══ DATA FOR REVIEW
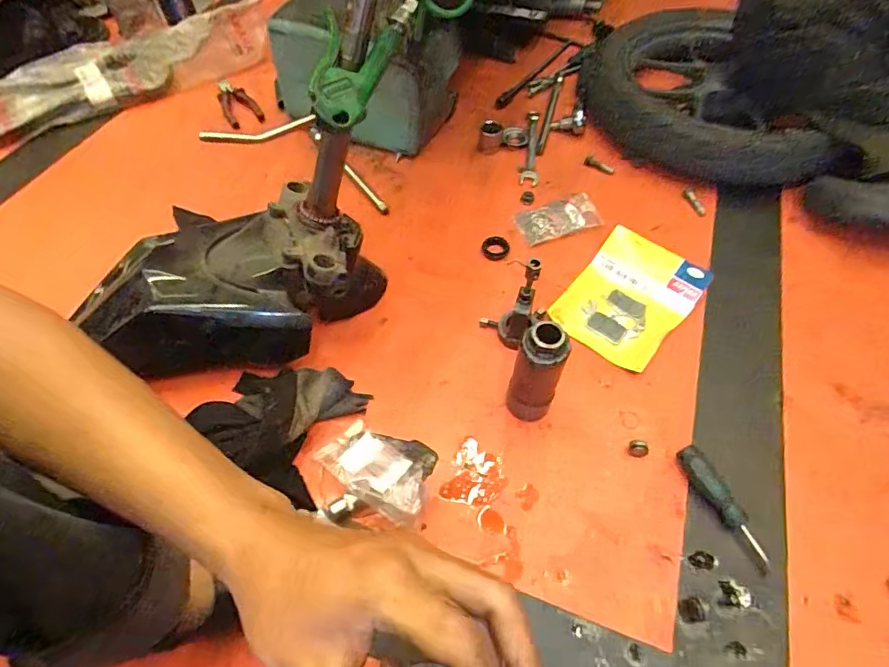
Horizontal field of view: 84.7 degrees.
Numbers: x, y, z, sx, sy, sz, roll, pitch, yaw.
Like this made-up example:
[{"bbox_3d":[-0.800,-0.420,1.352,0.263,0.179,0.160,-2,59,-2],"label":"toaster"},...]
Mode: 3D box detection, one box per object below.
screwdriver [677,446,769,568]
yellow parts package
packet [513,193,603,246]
[{"bbox_3d":[0.295,0.177,0.512,0.023,0.024,0.124,-26,59,-16],"label":"screwdriver"},{"bbox_3d":[0.254,-0.051,0.668,0.144,0.023,0.203,34,63,21],"label":"yellow parts package"},{"bbox_3d":[0.177,-0.180,0.761,0.123,0.015,0.068,-14,57,-9],"label":"packet"}]

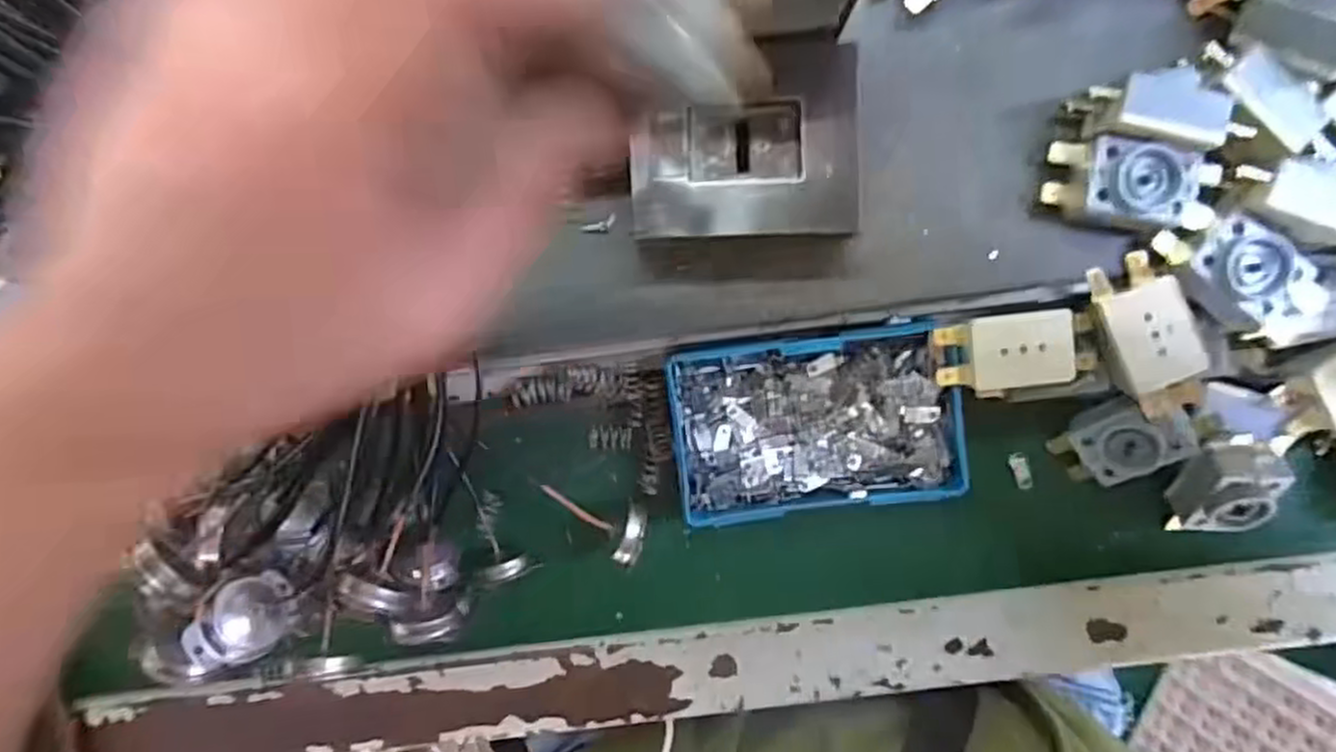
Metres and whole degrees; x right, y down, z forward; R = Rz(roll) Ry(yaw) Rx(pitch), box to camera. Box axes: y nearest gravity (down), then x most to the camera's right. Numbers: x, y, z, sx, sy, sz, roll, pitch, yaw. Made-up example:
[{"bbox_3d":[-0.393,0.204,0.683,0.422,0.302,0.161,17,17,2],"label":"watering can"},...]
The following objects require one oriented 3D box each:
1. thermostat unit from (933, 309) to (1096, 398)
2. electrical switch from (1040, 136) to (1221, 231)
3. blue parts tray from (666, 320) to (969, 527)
[{"bbox_3d":[0.135,-0.009,0.292,0.058,0.016,0.029,-7,95,1],"label":"thermostat unit"},{"bbox_3d":[0.166,-0.068,0.276,0.054,0.021,0.029,11,95,0],"label":"electrical switch"},{"bbox_3d":[0.060,0.019,0.317,0.113,0.029,0.070,-7,95,1],"label":"blue parts tray"}]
════
WHAT TO WORK ON: Give back all of the data exactly, but not the pictures.

EXERCISE ANSWER:
Horizontal field of view: 84.7 degrees.
Numbers: x, y, z, sx, sy, sz, roll, pitch, yaw.
Like this made-up example:
[{"bbox_3d":[-0.800,-0.420,1.352,0.263,0.179,0.160,-2,59,-2],"label":"toaster"},...]
Mode: 3D box detection, one box per object below.
screwdriver [677,446,769,568]
yellow parts package
packet [513,193,603,246]
[{"bbox_3d":[0.295,0.177,0.512,0.023,0.024,0.124,-26,59,-16],"label":"screwdriver"},{"bbox_3d":[0.254,-0.051,0.668,0.144,0.023,0.203,34,63,21],"label":"yellow parts package"},{"bbox_3d":[0.177,-0.180,0.761,0.123,0.015,0.068,-14,57,-9],"label":"packet"}]

Metres and whole degrees; x right, y down, z forward; R = Rz(roll) Ry(yaw) Rx(pitch), box to camera. Box axes: y nearest gravity (down), then x most to the camera's right. Numbers: x, y, z, sx, sy, sz, roll, pitch, yaw. Made-up example:
[{"bbox_3d":[-0.393,0.204,0.683,0.422,0.302,0.161,17,17,2],"label":"watering can"},...]
The following objects require one oriented 3D box each:
1. thermostat unit from (933, 309) to (1096, 398)
2. electrical switch from (1040, 136) to (1221, 231)
3. blue parts tray from (666, 320) to (969, 527)
[{"bbox_3d":[0.135,-0.009,0.292,0.058,0.016,0.029,-7,95,1],"label":"thermostat unit"},{"bbox_3d":[0.166,-0.068,0.276,0.054,0.021,0.029,11,95,0],"label":"electrical switch"},{"bbox_3d":[0.060,0.019,0.317,0.113,0.029,0.070,-7,95,1],"label":"blue parts tray"}]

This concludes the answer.